**What you have to do**
Wherever a line of the records contains "AMZN", copy that line.

[Before-and-after change records]
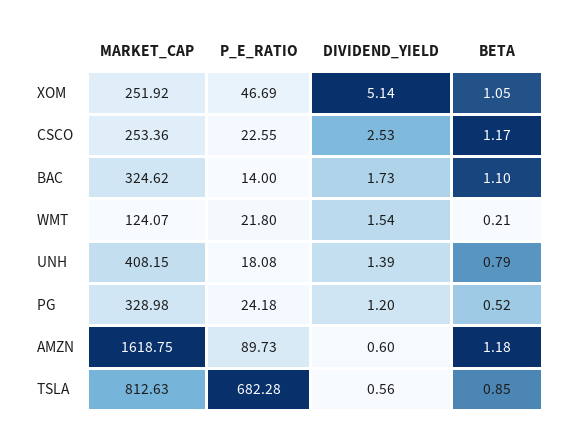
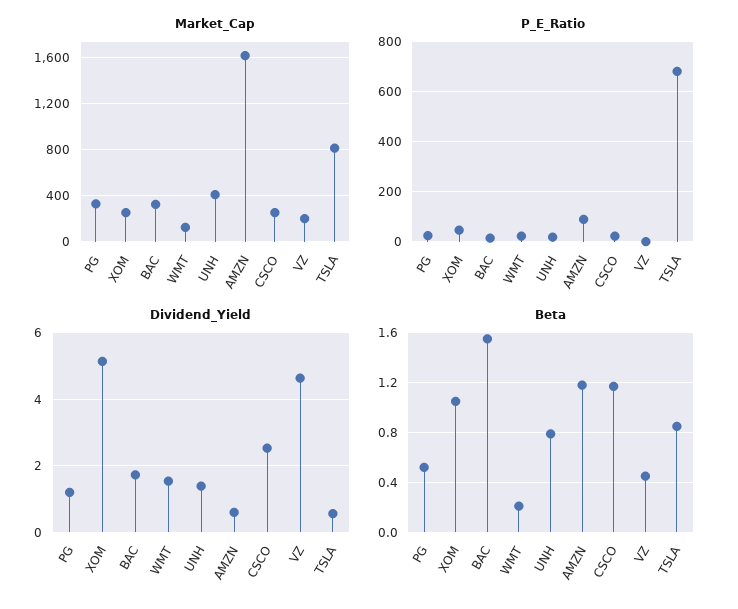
  {
    "MARKET_CAP": {
      "XOM": 251.92,
      "CSCO": 253.36,
      "BAC": 324.62,
      "WMT": 124.07,
      "UNH": 408.15,
      "PG": 328.98,
      "AMZN": 1618.75,
-     "TSLA": 812.63
+     "TSLA": 812.63,
+     "VZ": 200
    },
    "P_E_RATIO": {
      "XOM": 46.69,
      "CSCO": 22.55,
      "BAC": 14,
      "WMT": 21.8,
      "UNH": 18.08,
      "PG": 24.18,
      "AMZN": 89.73,
-     "TSLA": 682.28
+     "TSLA": 682.28,
+     "VZ": 0
    },
    "DIVIDEND_YIELD": {
      "XOM": 5.14,
      "CSCO": 2.53,
      "BAC": 1.73,
      "WMT": 1.54,
      "UNH": 1.39,
      "PG": 1.2,
      "AMZN": 0.6,
-     "TSLA": 0.56
+     "TSLA": 0.56,
+     "VZ": 4.6
    },
    "BETA": {
      "XOM": 1.05,
      "CSCO": 1.17,
-     "BAC": 1.1,
+     "BAC": 1.55,
      "WMT": 0.21,
      "UNH": 0.79,
      "PG": 0.52,
      "AMZN": 1.18,
-     "TSLA": 0.85
+     "TSLA": 0.85,
+     "VZ": 0.45
    }
  }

**Answer to this problem**
      "AMZN": 1618.75,
      "AMZN": 89.73,
      "AMZN": 0.6,
      "AMZN": 1.18,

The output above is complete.